ALMATY, KAZAKHSTAN : Le géant russe du nucléaire Rosatom sera le principal constructeur de la première centrale nucléaire du Kazakhstan, ont annoncé samedi les autorités de ce pays d'Asie centrale, premier producteur mondial d'uranium, un chantier que convoitaient la France, la Chine et la Corée du Sud.

« Rosatom a été désigné chef de file du consortium international pour la construction de la première centrale nucléaire au Kazakhstan », a indiqué l'agence kazakhe pour l'énergie atomique.

Le Kazakhstan, immense ex-république soviétique et allié de Moscou, est le premier producteur mondial d'uranium (43 %) et le troisième fournisseur d'uranium naturel de l'Union européenne, mais souffre d'un manque cruel d'électricité pour sa consommation intérieure.

L'agence kazakhe dit désormais « étudier la question de l'obtention de financements publics à l'exportation aux dépens de la Fédération de Russie, conformément aux propositions de Rosatom ». 

Rosatom a salué la décision kazakhe dans un communiqué et promis « la construction d'une centrale nucléaire selon le projet le plus avancé et le plus efficace au monde, basé sur des technologies russes ».

« Les réacteurs VVER-1200 de troisième génération combinent des solutions techniques éprouvées avec les systèmes de protection active et passive les plus récents. Ces derniers ont été développés en stricte conformité avec les normes internationales de sécurité », a ajouté la société.
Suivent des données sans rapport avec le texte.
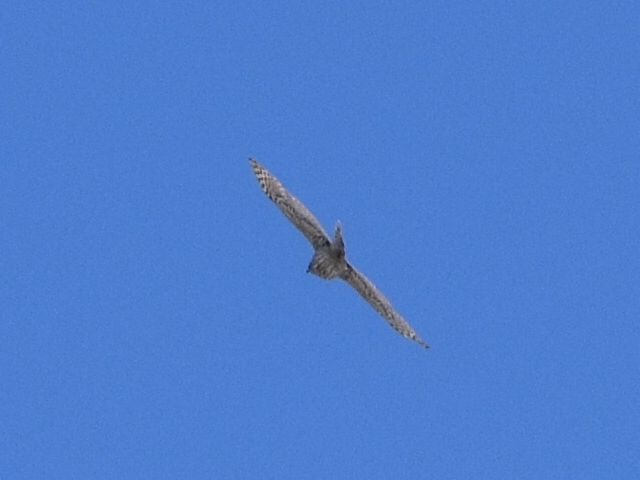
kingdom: Animalia
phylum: Chordata
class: Aves
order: Accipitriformes
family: Accipitridae
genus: Accipiter
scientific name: Accipiter gentilis
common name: Northern goshawk
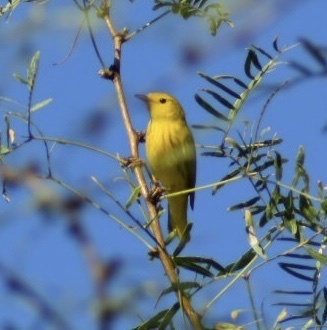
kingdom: Animalia
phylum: Chordata
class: Aves
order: Passeriformes
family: Parulidae
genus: Setophaga
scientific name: Setophaga petechia
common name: Yellow warbler
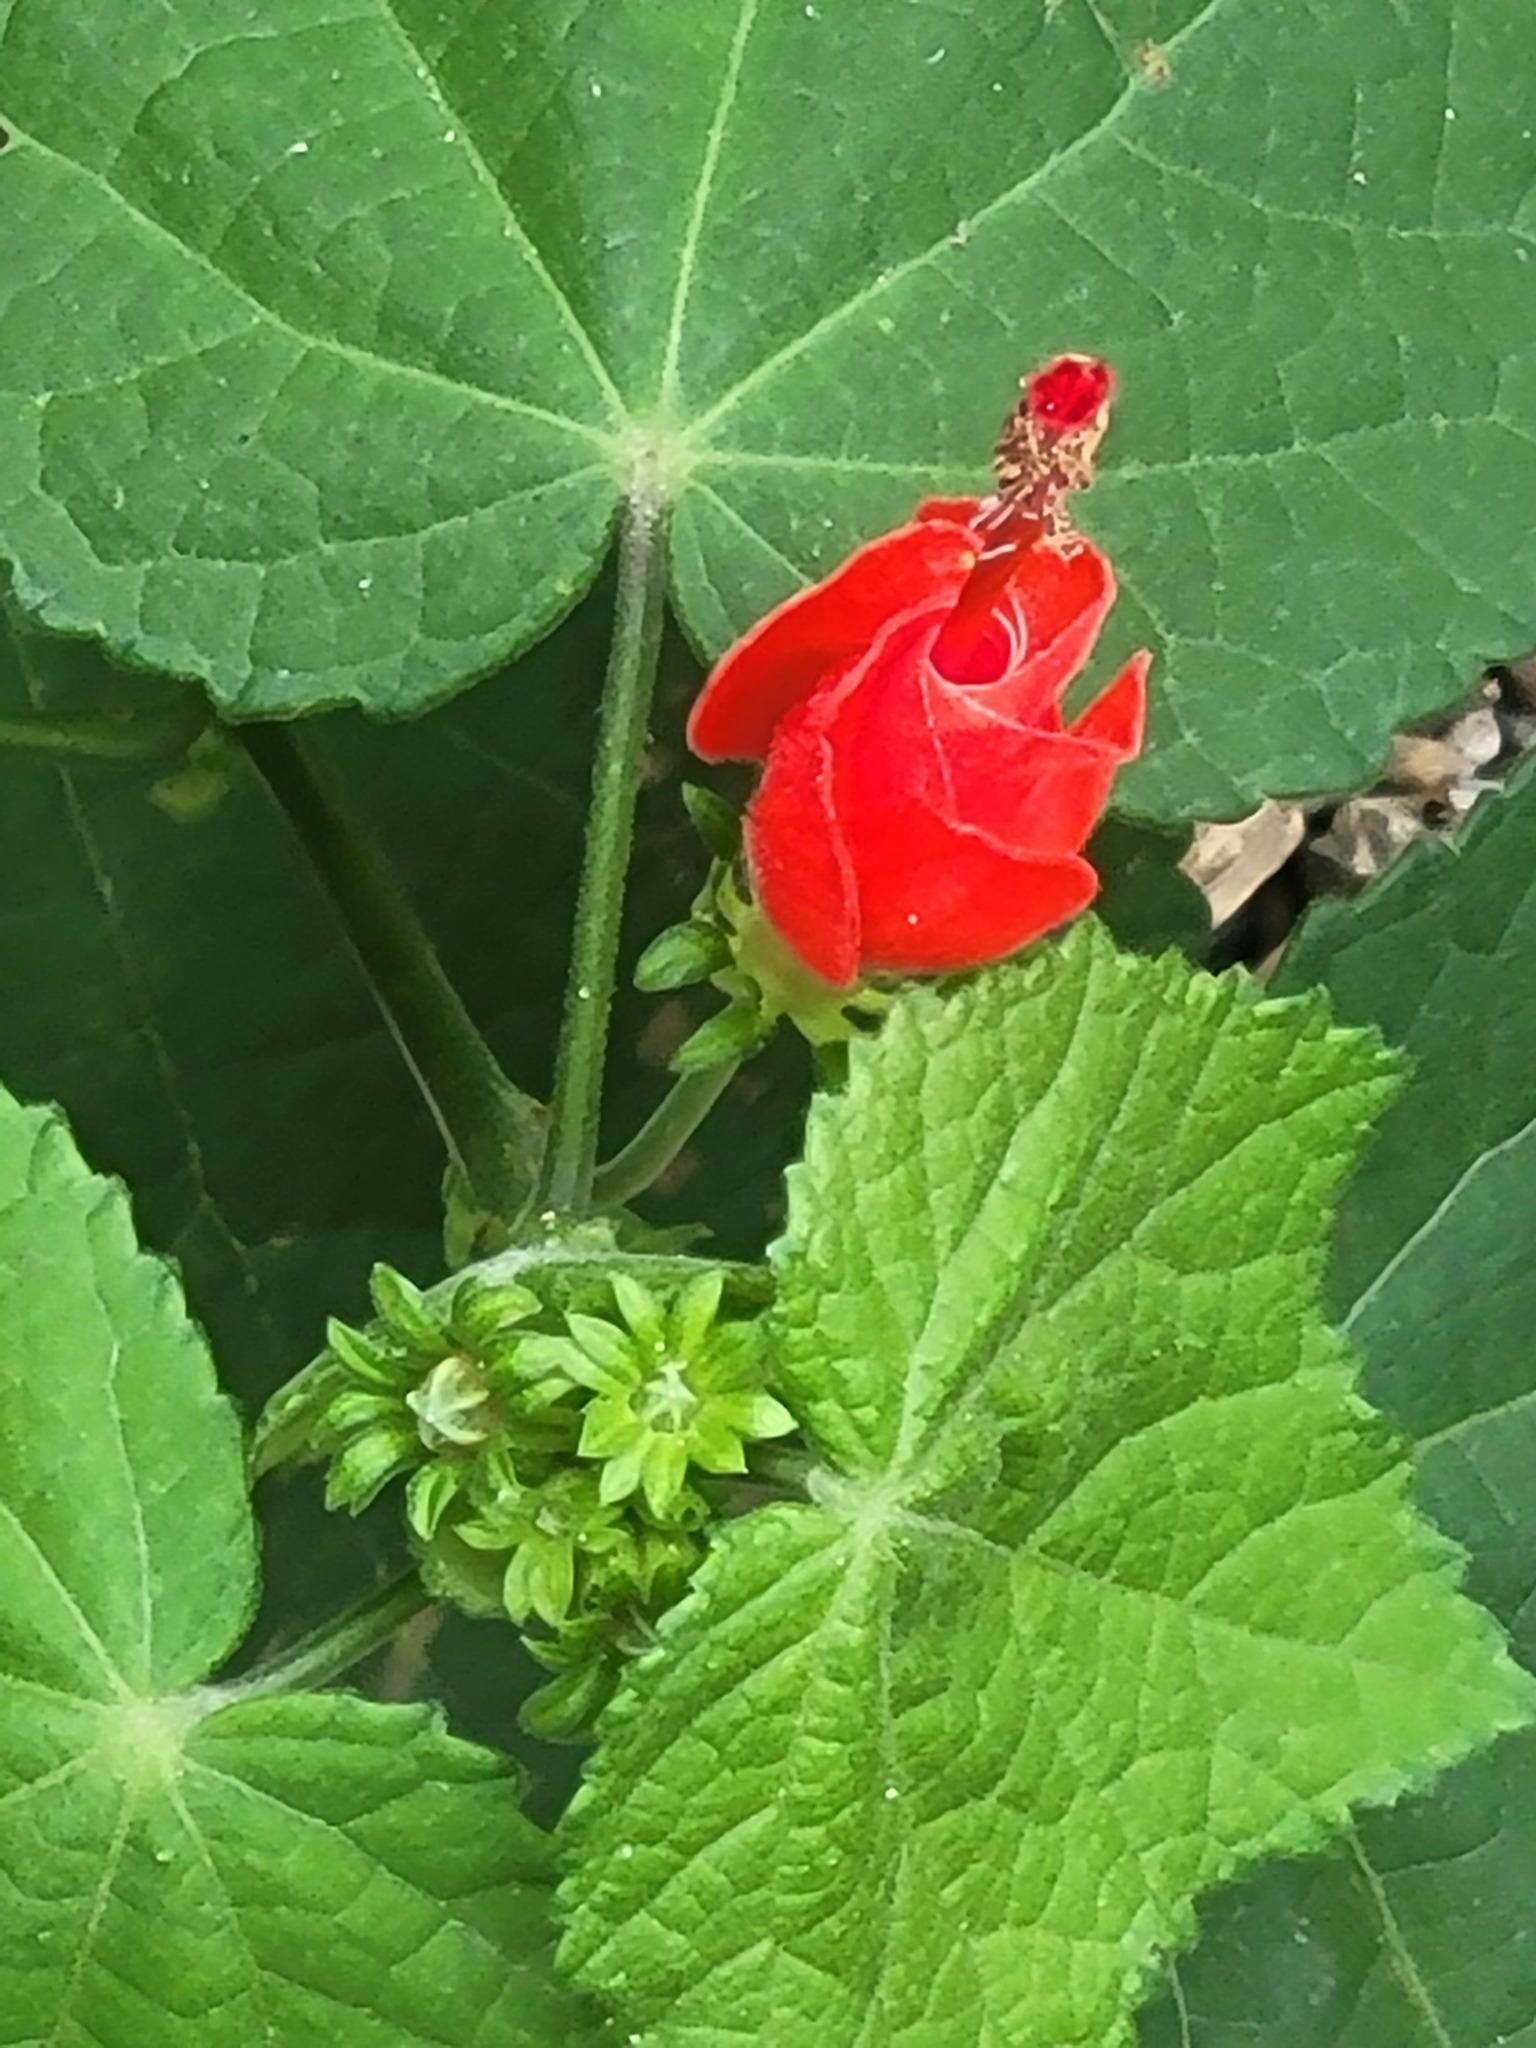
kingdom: Plantae
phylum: Tracheophyta
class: Magnoliopsida
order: Malvales
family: Malvaceae
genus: Malvaviscus
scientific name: Malvaviscus arboreus
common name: Wax mallow
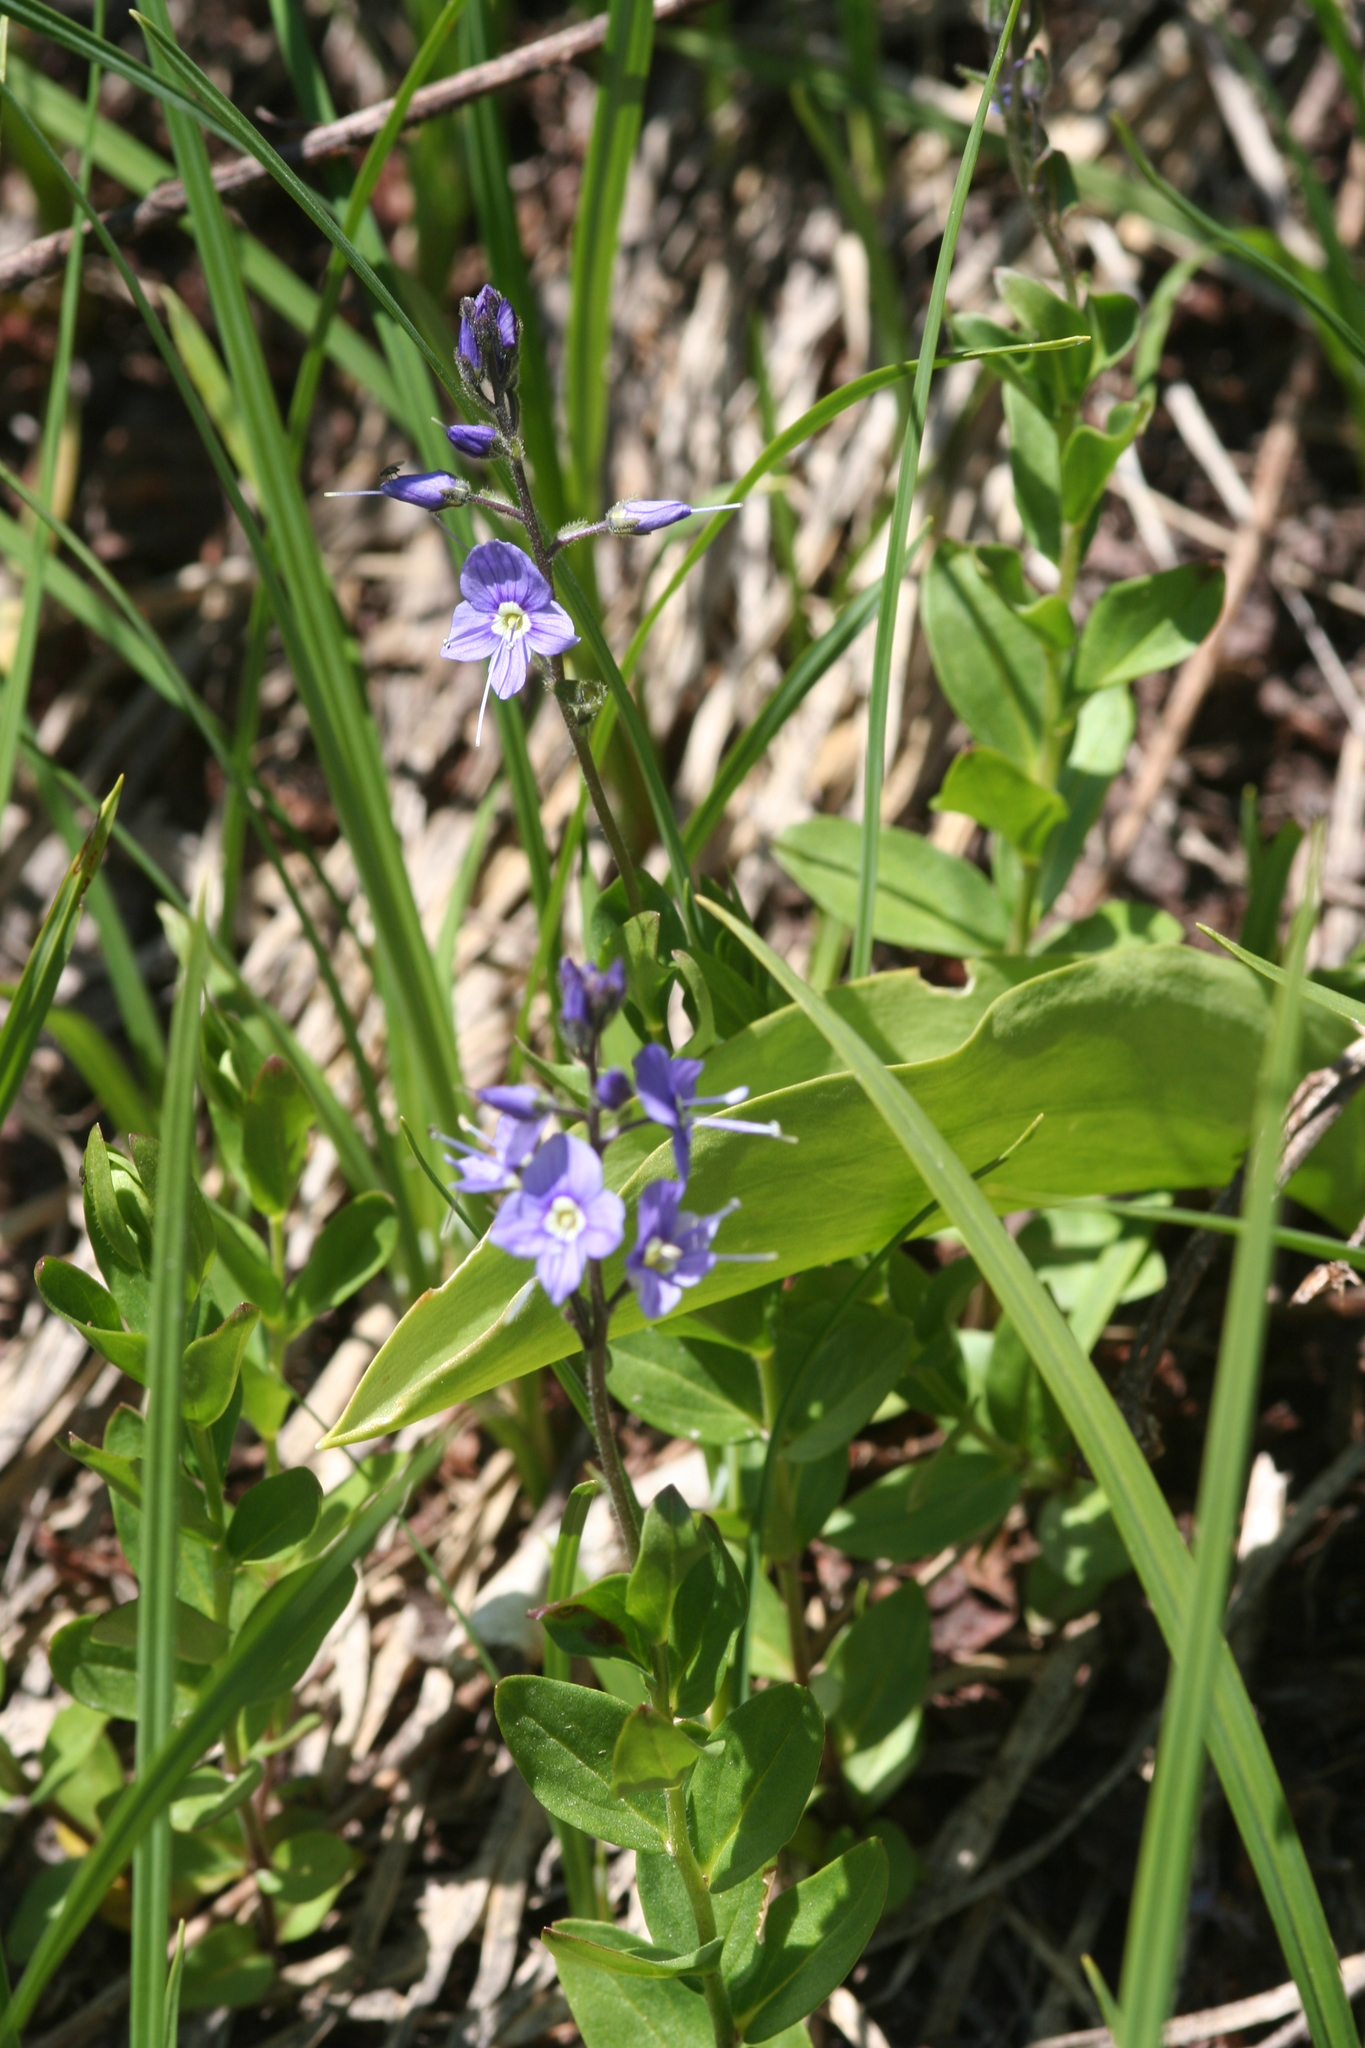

Rosatom (Russie), China National Nuclear Corporation (Chine), EDF (France) et Korea Hydro & Nuclear Power (Corée du Sud) faisaient partie des quatre entreprises pressenties.

L'agence ajoute qu'elle « continuera à travailler avec des partenaires étrangers pour former un consortium international efficace », sans donner plus de précisions. 

Ce projet de consortium international, qui n'a jamais été spécifié, s'inscrit dans la volonté du dirigeant kazakh Kassym-Jomart Tokaïev de maintenir de bonnes relations avec les grandes puissances.

Moscou, puissance historique en Asie centrale, a ainsi remporté cet appel d'offres aux dépens de la Chine, désormais incontournable dans la région. Cette annonce intervient quelques jours avant la venue du président chinois Xi Jinping au Kazakhstan pour un sommet « Asie centrale-Chine ».

La centrale, dont la construction a été validée lors d'un référendum sans surprise à l'automne, doit être bâtie près du village abandonné d'Ulken, dans le sud du pays, sur les bords du lac Balkhach, le deuxième plus grand d'Asie centrale.

En Ouzbékistan voisin, le géant russe Rosatom va construire une petite centrale nucléaire et a proposé au Kirghizistan un projet similaire.